It was the early 2000s, I was eleven and living with my grandmother in Missouri for the summer. The rubber bands around my braces were a little purple and I had just developed my first addiction: drag-and-drop dress-up games. Initially wanting to avoid the muggy St. Louis summer, I holed up in my grandmother’s computer room, an obscene spatial luxury for someone who grew up in a converted bedroom in New York. The computer room was also the gym and also connected to the basement via a laundry chute that I screamed into for fun. (It was St. Louis, there wasn’t much to do.) These games – which as far as I knew at the time were the entire Internet – had a very simple premise. There, on the screen, was a half-naked doll that you could both customize and, you guessed it, dress up. These flash games often had a theme: you could dress up an off-brand version of a Disney princess, or Miss Americana, or a fairy. I was a tween video game junkie.
These games were a free space where the mind could wander without judgment or approval from others. They had no plot, no competition, no tête-à-tête with other fans, just endless options to switch between. You didn’t have to defend your personal style, or even have one. There were no bets. It was all the wonder of playing with your favorite doll without the annoyance of losing a single Barbie shoe, or the realization that once their hair was cut, it would never grow back.
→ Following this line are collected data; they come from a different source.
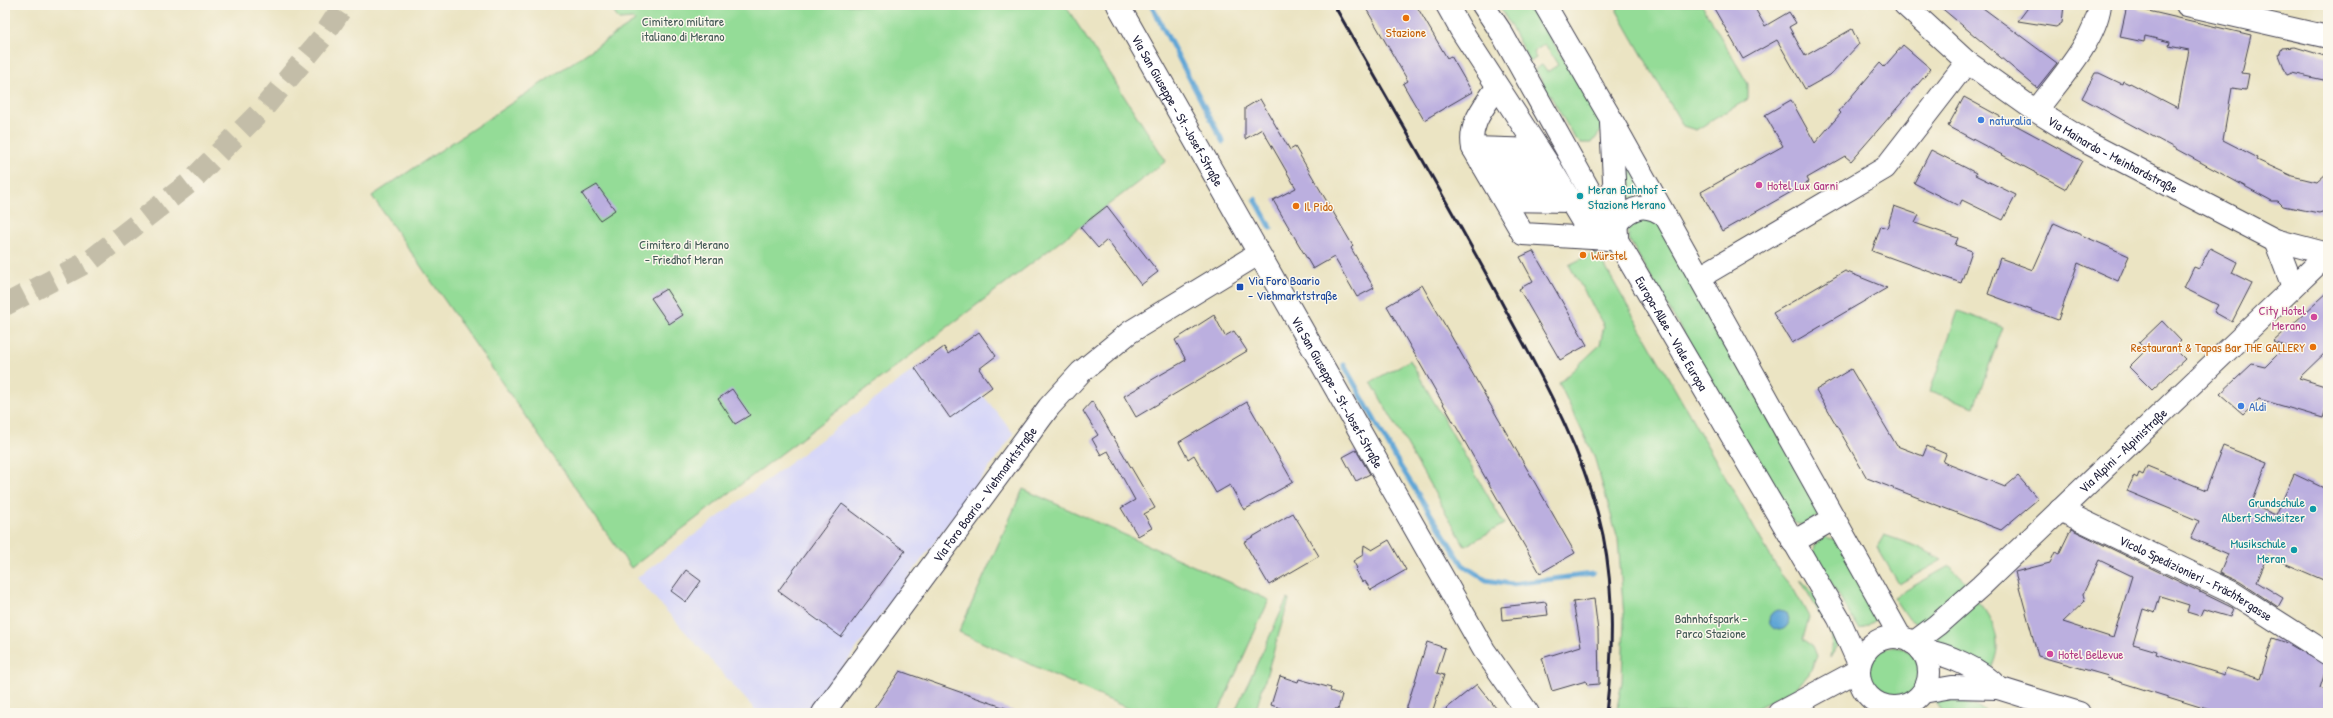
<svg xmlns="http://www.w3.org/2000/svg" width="2333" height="718" font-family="'Patrick Hand',sans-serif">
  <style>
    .built { fill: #d7d7f8 }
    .green { fill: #94dc97; stroke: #5b7f69 }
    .water { fill: #60a6d6; stroke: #416488 }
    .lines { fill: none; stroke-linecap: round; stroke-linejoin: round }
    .stream { stroke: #60a6d6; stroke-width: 5 }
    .building { fill: #bbafdf; fill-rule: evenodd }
    .major-tunnel { stroke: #c3bda8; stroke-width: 22; stroke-dasharray: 22 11; stroke-linecap: butt }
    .minor-casing { stroke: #403f4f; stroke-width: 24 }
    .minor { stroke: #fff; stroke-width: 22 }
    .rail { stroke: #22223b; stroke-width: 3 }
    .food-dot { fill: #e8710a; stroke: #fbf7ec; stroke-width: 1.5 }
    .shop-dot { fill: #3f7fe0; stroke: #fbf7ec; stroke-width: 1.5 }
    .hotel-dot { fill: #d1479c; stroke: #fbf7ec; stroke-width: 1.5 }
    .culture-dot { fill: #0f9aa8; stroke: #fbf7ec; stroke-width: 1.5 }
    .transit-dot { fill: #1a4fb4; stroke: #fbf7ec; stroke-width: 1.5 }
    .labels { text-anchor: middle; stroke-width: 3; stroke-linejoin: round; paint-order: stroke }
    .park-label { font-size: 13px; fill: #445a57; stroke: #fbf7ec }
    .food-label { font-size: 13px; fill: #c56008; stroke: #fbf7ec; text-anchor: start }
    .street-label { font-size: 13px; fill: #22223b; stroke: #fbf7ec }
    .shop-label { font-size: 13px; fill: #366cbe; stroke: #fbf7ec; text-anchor: start }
    .hotel-label { font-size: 13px; fill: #b23c85; stroke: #fbf7ec; text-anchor: start }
    .culture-label { font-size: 13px; fill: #0d838f; stroke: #fbf7ec; text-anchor: end }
    .transit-label { font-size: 13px; fill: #164399; stroke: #fbf7ec; text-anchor: start }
  </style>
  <rect width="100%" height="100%" fill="#fbf7ec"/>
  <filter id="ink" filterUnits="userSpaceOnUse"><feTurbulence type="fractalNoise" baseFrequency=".025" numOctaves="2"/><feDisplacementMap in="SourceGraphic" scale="8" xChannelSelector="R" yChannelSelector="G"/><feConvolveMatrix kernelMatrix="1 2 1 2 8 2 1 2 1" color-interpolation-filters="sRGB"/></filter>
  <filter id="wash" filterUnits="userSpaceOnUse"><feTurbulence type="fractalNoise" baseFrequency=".012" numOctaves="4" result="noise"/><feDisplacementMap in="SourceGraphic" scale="16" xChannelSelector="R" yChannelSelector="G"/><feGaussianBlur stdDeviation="0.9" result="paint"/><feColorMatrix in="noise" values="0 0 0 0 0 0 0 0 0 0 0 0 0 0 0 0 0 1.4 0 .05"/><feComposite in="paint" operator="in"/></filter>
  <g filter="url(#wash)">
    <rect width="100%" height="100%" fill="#ebe4c3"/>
    <!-- built -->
    <path class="built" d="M944 347 1014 434 809 713H758L637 578Z"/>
    <!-- green -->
    <path class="green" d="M609 5H1065L1166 161 631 568 372 196 635 21 633 19 619 20Z
      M1499 5H1531L1600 119 1601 131 1592 143H1581L1574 137 1535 69 1542 65 1547 72 1558 65 1545 44 1533 52 1536 58 1530 62Z
      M1618 5H1702L1748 84V99L1696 130 1683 126 1617 11Z
      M1622 144 1652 195 1623 200Z
      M1632 217 1658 220 1820 511 1817 517 1802 525 1795 523 1788 515 1630 241 1627 227Z
      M1593 253 1599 256 1780 573 1794 590 1809 617 1803 639 1813 646 1817 656 1809 674 1796 688 1747 713H1616L1622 682 1624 618 1618 539 1594 456 1559 383 1600 345 1604 326 1569 265Z
      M1958 311 2003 327 1974 407 1930 391Z
      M1410 360 1504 524 1465 546 1371 382Z
      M1023 489 1269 600 1218 713H1138L959 632Z
      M1884 535 1919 547 1942 560 1899 584 1877 547Z
      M1824 537 1839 540 1881 617 1860 630 1814 555C1814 546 1815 541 1824 537Z
      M1949 566 1971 587 1918 625 1909 619 1894 597Z
      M1800 579 1808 587 1831 617 1824 621Z
      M1287 599 1289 600 1255 713H1234Z
      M1977 601C1988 612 1998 631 1997 647 1997 655 1993 664 1990 672L1946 649 1936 640V638Z
      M1837 628 1839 642 1830 657 1832 639 1830 632Z
      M1868 673a26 26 0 1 1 52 0a26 26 0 1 1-52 0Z
      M1941 699 1965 702 1985 710 1983 713H1943L1936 702Z"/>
    <!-- water -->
    <path class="water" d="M1769 620a10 10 0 1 1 20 0a10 10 0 1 1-20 0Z"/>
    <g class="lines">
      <!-- stream -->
      <path class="stream" d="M1151 5 1223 142
        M1255 199 1271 228
        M1344 365 1399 464 1463 565 1486 580 1512 584 1593 574"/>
    </g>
    <g id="blocks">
      <!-- building -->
      <path class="building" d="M1364 5H1416L1447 58 1451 56 1472 92 1424 120 1403 84 1408 81Z
        M1712 5H1753L1765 26 1789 12 1796 23 1789 27 1805 56 1852 29 1859 44 1830 75 1805 89 1777 40 1743 59Z
        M1938 5H1979L2057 63 2037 88Z
        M2030 5H2064L2062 23 2056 27 2018 21Z
        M2127 6 2251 35 2242 73 2249 74 2246 90 2232 88 2223 140 2258 158 2257 160 2292 176 2317 182 2328 172V210L2319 213 2283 206 2278 201H2272L2082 98 2095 73H2099L2122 84 2123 81 2129 84 2130 83 2178 108 2189 50 2169 46 2170 42 2145 36 2144 42 2120 37Z
        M1903 45 1931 69 1851 161 1845 156 1807 178 1809 182 1722 231 1701 192 1783 146 1765 115 1791 100 1815 143 1841 113 1839 111 1880 63 1884 67Z
        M2295 47 2328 57V81L2292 73 2287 75 2279 55 2282 48Z
        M1964 97 2082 161 2066 189 1948 126Z
        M1260 99 1290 150 1295 147 1353 246 1351 248 1374 288 1357 297 1334 257 1313 269 1273 200 1296 188 1262 129 1245 139V108Z
        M1931 150 1976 173 1975 175 2016 195 2003 220 1962 200 1959 206 1914 183Z
        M597 185 615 210 600 220 582 194Z
        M1107 206 1158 272 1141 285 1107 240 1098 248 1080 227Z
        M1894 206 1919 215 1915 223 1958 238 1955 245 1972 251 1961 283 1872 251 1881 226 1887 228Z
        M2054 223 2129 256 2118 281 2078 263 2058 320 1988 294 2000 258 2033 270Z
        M2210 248 2237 262 2232 273 2252 283 2232 322 2214 312 2218 305 2184 288 2194 267 2199 269Z
        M1533 251 1587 345 1560 360 1519 289 1533 281 1520 257Z
        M1845 271 1887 288 1792 343 1773 313Z
        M1422 285 1575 553 1540 573 1387 306Z
        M666 289 683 315 669 324 651 298Z
        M2328 292V350L2299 378 2328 387V403L2323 418 2259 399 2243 414 2220 394 2252 364 2265 367 2286 346 2273 342Z
        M1214 315 1225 336 1234 331 1247 351 1136 417 1124 396 1186 360 1175 340Z
        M2162 321 2181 341 2174 348 2185 359 2152 390 2129 367 2146 350 2139 343Z
        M979 332 996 356 979 369 992 387 950 418 915 368 944 347 948 354Z
        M1851 369 1897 446 1923 456 1927 446 1946 454 1943 462 2005 487 2018 476 2038 499 2001 530 1867 478 1816 390Z
        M732 389 750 415 735 424 718 399Z
        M1092 401 1155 508 1144 514 1152 528 1138 536 1121 508 1135 500 1108 451 1101 455 1092 439 1098 435 1083 411Z
        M1247 402 1293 482 1244 510 1230 485 1216 493 1194 455 1188 459 1179 442Z
        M2223 446 2267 463 2251 505 2276 515 2294 474 2328 490V582L2268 556 2257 582 2283 598 2278 607 2240 582 2220 573 2228 554 2191 538 2199 521 2127 491 2134 476 2137 478 2139 473 2143 475 2147 466 2206 490Z
        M1356 450 1370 474 1356 481 1343 457Z
        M842 504 905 551 841 637 778 591Z
        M1293 513 1319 556 1269 585 1244 542Z
        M2071 529 2233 608 2230 617 2203 609 2200 616 2187 612 2189 605 2160 596 2155 613 2143 609 2133 644 2157 651 2156 654 2224 675 2226 668 2260 679 2273 638 2287 643 2327 666 2320 688 2328 691V713H2212L2213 711 2107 678 2108 676 2038 656 2015 572 2050 563 2055 552 2059 554ZM2099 560 2132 576 2113 638 2063 622 2085 601 2083 594Z
        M1389 540 1406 570 1371 590 1365 581 1362 582 1355 570 1357 568 1353 561 1363 555 1364 545 1372 550Z
        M686 570 701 581 686 602 671 591Z
        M1594 599 1598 631 1599 684 1587 685 1586 681 1552 691 1542 658 1581 646 1573 602Z
        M1546 602 1548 615 1502 620 1501 607Z
        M1427 642 1445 648 1437 673 1444 675 1432 713H1405Z
        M900 671 1014 711V713H871Z
        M1280 676 1298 682 1299 679 1331 688 1330 691 1342 695 1338 709H1335L1334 713H1285L1286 710 1271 705Z
        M1477 684 1500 713H1441Z"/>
    </g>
  </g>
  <g filter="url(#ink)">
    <use href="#blocks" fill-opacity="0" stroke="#403f4f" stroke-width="1"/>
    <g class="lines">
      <!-- major-tunnel -->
      <path class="major-tunnel" d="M5 305 91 260 188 184 262 110 322 38 344 5"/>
      <!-- minor casing -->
      <g class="minor-casing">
        <g id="minor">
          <path id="s1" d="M1118 5 1484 650 1528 713"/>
          <path d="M1447 5 1461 30 1550 167 1583 222 1609 239"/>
          <path id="s2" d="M1483 5 1501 32 1617 240 1839 619 1859 664"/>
          <path d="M1545 5 1610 117 1901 638"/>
          <path id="s3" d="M1905 5 1967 62 2036 111 2090 144 2275 240 2328 254"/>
          <path d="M2187 5 2328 37"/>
          <path d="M1497 87C1485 106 1468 124 1473 148L1523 234 1608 239"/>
          <path d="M2036 111C2058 81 2095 42 2100 5"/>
          <path d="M1611 123 1617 236"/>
          <path d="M1473 148 1539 150"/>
          <path d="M1482 164 1550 167"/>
          <path d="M1493 182 1560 184"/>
          <path d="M1504 200 1571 201"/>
          <path d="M1617 223C1631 206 1646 202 1665 216"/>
          <path d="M2275 240 2293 287"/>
          <path d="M1700 277 1885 168 1967 62"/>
          <path id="s4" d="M2060 510 2233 593 2328 654"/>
          <path d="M1793 542 1833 519"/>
          <circle cx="1894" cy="672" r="35"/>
          <path id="s5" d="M1913 643 1937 625 1981 586 2328 254"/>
          <path d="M1921 650C1945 653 1982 669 1998 688"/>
          <path d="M1923 692 1952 687 1998 688 2079 713"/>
          <path id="s6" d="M823 713 1049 407 1081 372 1130 332 1258 254"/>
          <path d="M1779 713 1859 670"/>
        </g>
      </g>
      <!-- minor -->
      <use href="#minor" class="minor"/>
      <!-- rail -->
      <path class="rail" d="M1334 5C1391 105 1450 205 1504 307 1543 379 1585 453 1603 535 1615 594 1613 654 1606 713"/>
    </g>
  </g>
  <!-- markers -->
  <g class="food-dot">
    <circle cx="1406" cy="18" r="4"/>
    <circle cx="1296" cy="206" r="4"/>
    <circle cx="1583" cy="255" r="4"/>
    <circle cx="2313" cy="347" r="4"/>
  </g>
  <g class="shop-dot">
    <circle cx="1981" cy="120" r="4"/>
    <circle cx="2241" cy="406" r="4"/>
  </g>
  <g class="hotel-dot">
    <circle cx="1759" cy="185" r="4"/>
    <circle cx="2314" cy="317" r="4"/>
    <circle cx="2050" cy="654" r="4"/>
  </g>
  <g class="culture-dot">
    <circle cx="1580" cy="196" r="4"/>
    <circle cx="2313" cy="509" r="4"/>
    <circle cx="2294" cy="550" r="4"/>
  </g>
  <rect class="transit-dot" x="1236" y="283" width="8" height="8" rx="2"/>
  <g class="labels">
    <!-- park labels -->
    <g class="park-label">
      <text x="683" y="26">Cimitero militare<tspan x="683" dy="15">italiano di Merano</tspan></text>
      <text x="684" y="249">Cimitero di Merano<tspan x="684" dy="15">- Friedhof Meran</tspan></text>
      <text x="1711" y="623">Bahnhofspark -<tspan x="1711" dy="15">Parco Stazione</tspan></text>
    </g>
    <!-- food labels -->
    <g class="food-label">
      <text x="1406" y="37" text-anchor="middle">Stazione</text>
      <text x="1304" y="211">Il Pido</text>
      <text x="1591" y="260">Würstel</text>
      <text x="2305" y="352" text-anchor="end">Restaurant &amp; Tapas Bar THE GALLERY</text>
    </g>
    <!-- street labels -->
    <g class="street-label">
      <text dy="5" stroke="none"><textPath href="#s1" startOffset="121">Via San Giuseppe - St.-Josef-Straße</textPath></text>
      <text dy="5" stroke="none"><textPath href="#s3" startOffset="257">Via Mainardo - Meinhardstraße</textPath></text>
      <text dy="5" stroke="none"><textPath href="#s2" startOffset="379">Europa-Allee - Viale Europa</textPath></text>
      <text dy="5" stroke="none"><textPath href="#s1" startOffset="445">Via San Giuseppe - St.-Josef-Straße</textPath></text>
      <text dy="5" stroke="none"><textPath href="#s5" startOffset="285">Via Alpini - Alpinistraße</textPath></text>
      <text dy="5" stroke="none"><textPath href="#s6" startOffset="272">Via Foro Boario - Viehmarktstraße</textPath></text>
      <text dy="5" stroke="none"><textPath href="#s4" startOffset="152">Vicolo Spedizionieri - Frächtergasse</textPath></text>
    </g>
    <!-- shop labels -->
    <g class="shop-label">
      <text x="1989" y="125">naturalia</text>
      <text x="2249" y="411">Aldi</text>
    </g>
    <!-- hotel labels -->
    <g class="hotel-label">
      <text x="1767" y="190">Hotel Lux Garni</text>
      <text x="2306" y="315" text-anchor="end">City Hotel<tspan x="2306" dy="15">Merano</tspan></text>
      <text x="2058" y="659">Hotel Bellevue</text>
    </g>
    <!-- culture labels -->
    <g class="culture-label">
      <text x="1588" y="194" text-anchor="start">Meran Bahnhof -<tspan x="1588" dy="15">Stazione Merano</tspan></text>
      <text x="2305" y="507">Grundschule<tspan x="2305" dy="15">Albert Schweitzer</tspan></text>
      <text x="2286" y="548">Musikschule<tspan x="2286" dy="15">Meran</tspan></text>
    </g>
    <!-- transit labels -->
    <g class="transit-label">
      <text x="1248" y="285">Via Foro Boario<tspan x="1248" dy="15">- Viehmarktstraße</tspan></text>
    </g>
  </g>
  <!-- margin -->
  <rect width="2333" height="718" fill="none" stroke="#fbf7ec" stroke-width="20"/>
</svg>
It was also a way to continue childhood play as you transitioned into teenage life. At that age, my dolls were shoved in a box under my bed because playing with Barbies was for babies, but there I was still playing with dolls, only this time in cute miniskirts. My hobbies included writing in my diary, spending hours looking at clothes online and daydreaming. What would I be like when I was older? I wondered, somehow out of breath from sitting in front of the computer and scrolling through different hairstyles, what I would wear if I had more than $100 in withheld bat mitzvah money (money I need to get to the see today). What would I be like?
For the current crop of Gen-Z fashion writers and creators, now in their mid-20s, these games were a formative early experience with the internet’s potential to expand what fashion can be. Fashion writer Alexandra Hildreth didn’t know she wanted to work in fashion until she was 20, but there were always signs. “I remember playing games like My Scene on the family desktop when the Internet was still populated by single-interest websites and forums that let you dig into your coming-of-age aesthetic obsessions, And edit your digital doll’s fall coat collection,” she says. “It was all so intensely curatorial but personal, how could that not lead to fashion?”